— TASK TO CARRY OUT —
Please revise the listing below so that every "chart" becomes "graph", leaving all other text unchanged. Omit the pictures from your version.

[Items listed in a dataset]
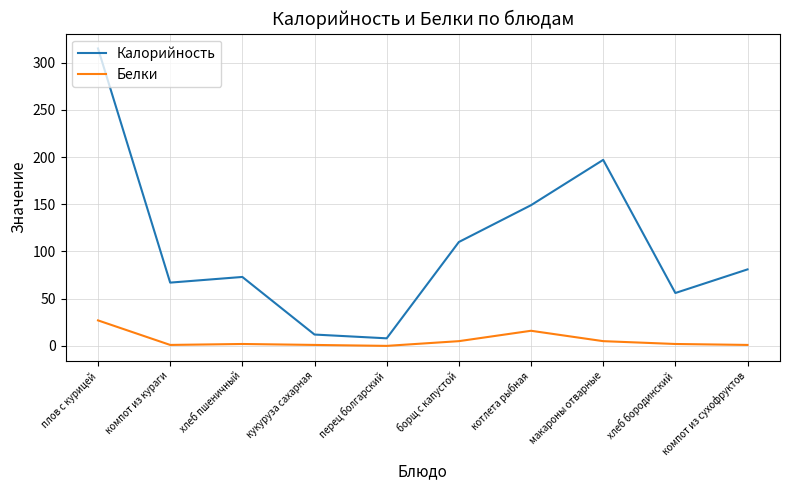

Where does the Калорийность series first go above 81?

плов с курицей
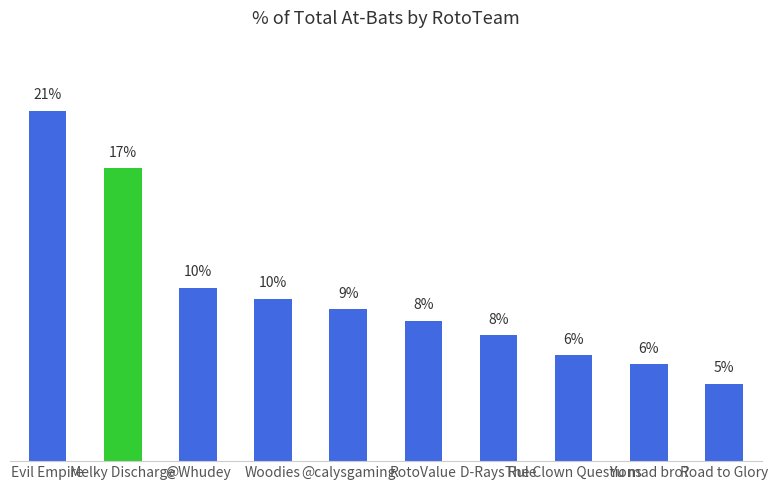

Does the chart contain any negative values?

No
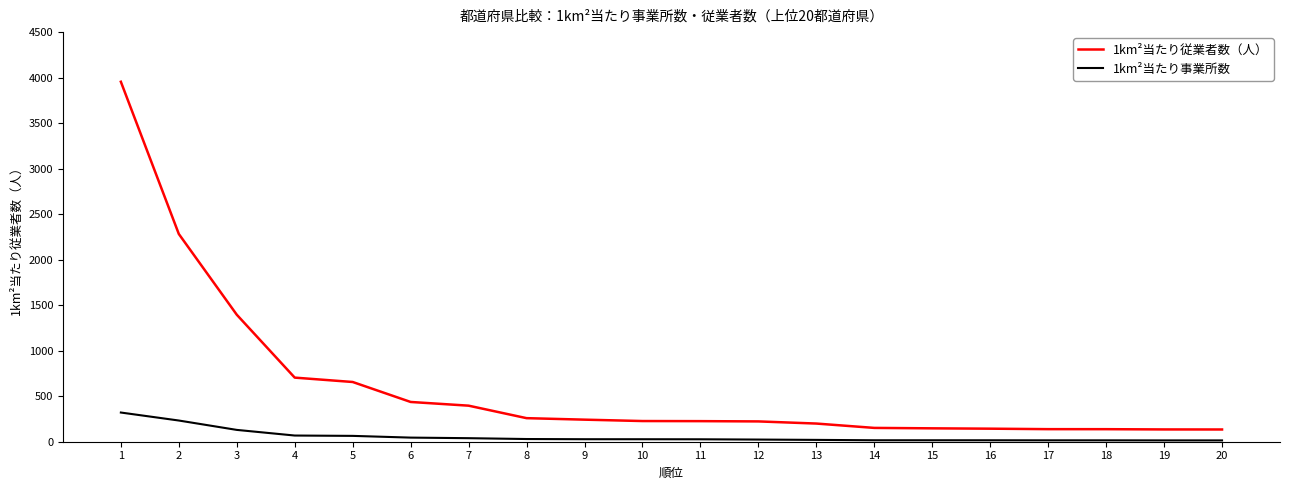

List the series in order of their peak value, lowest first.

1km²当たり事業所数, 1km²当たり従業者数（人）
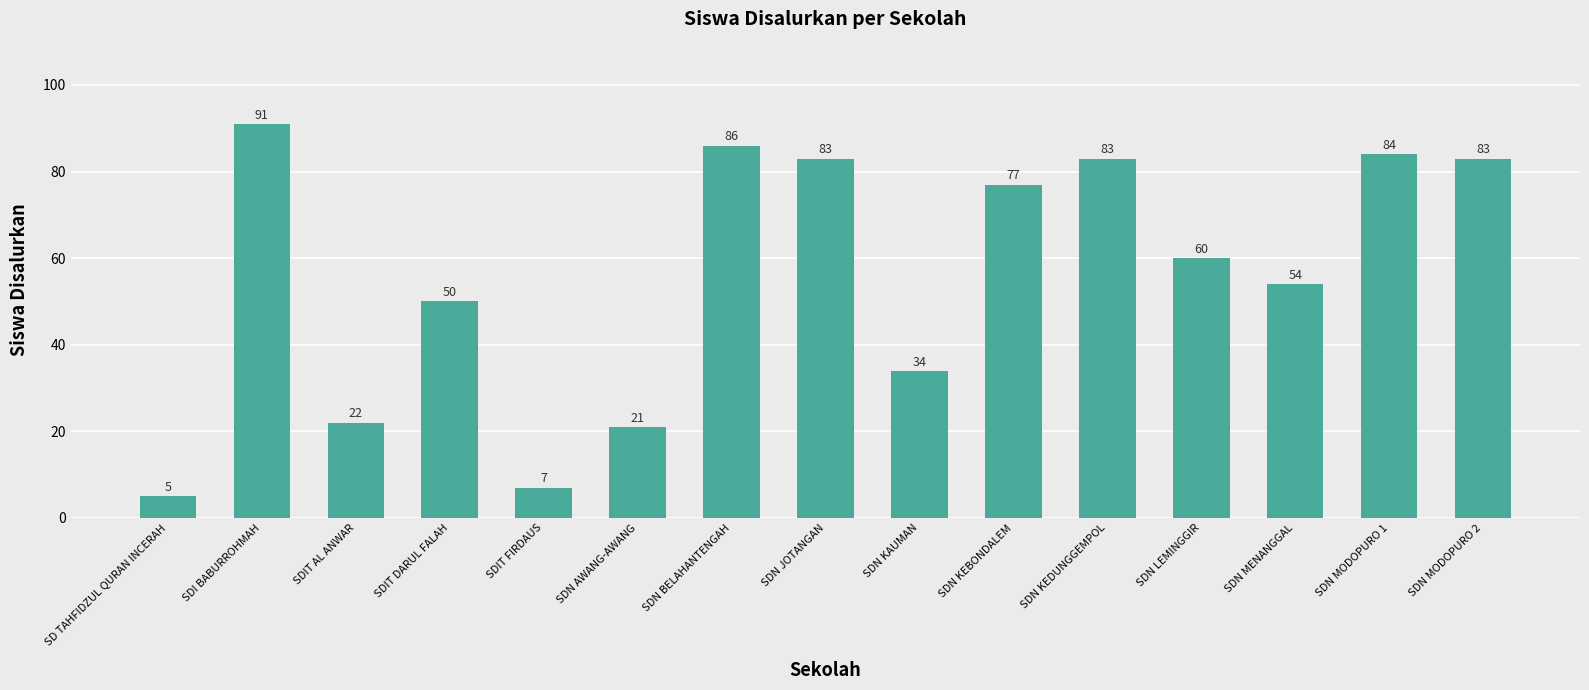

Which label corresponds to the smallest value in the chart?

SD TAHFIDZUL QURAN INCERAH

— EXERCISE RESPONSE —
Where does the Калорийность series first go above 81?

плов с курицей

Does the graph contain any negative values?

No

List the series in order of their peak value, lowest first.

1km²当たり事業所数, 1km²当たり従業者数（人）

Which label corresponds to the smallest value in the graph?

SD TAHFIDZUL QURAN INCERAH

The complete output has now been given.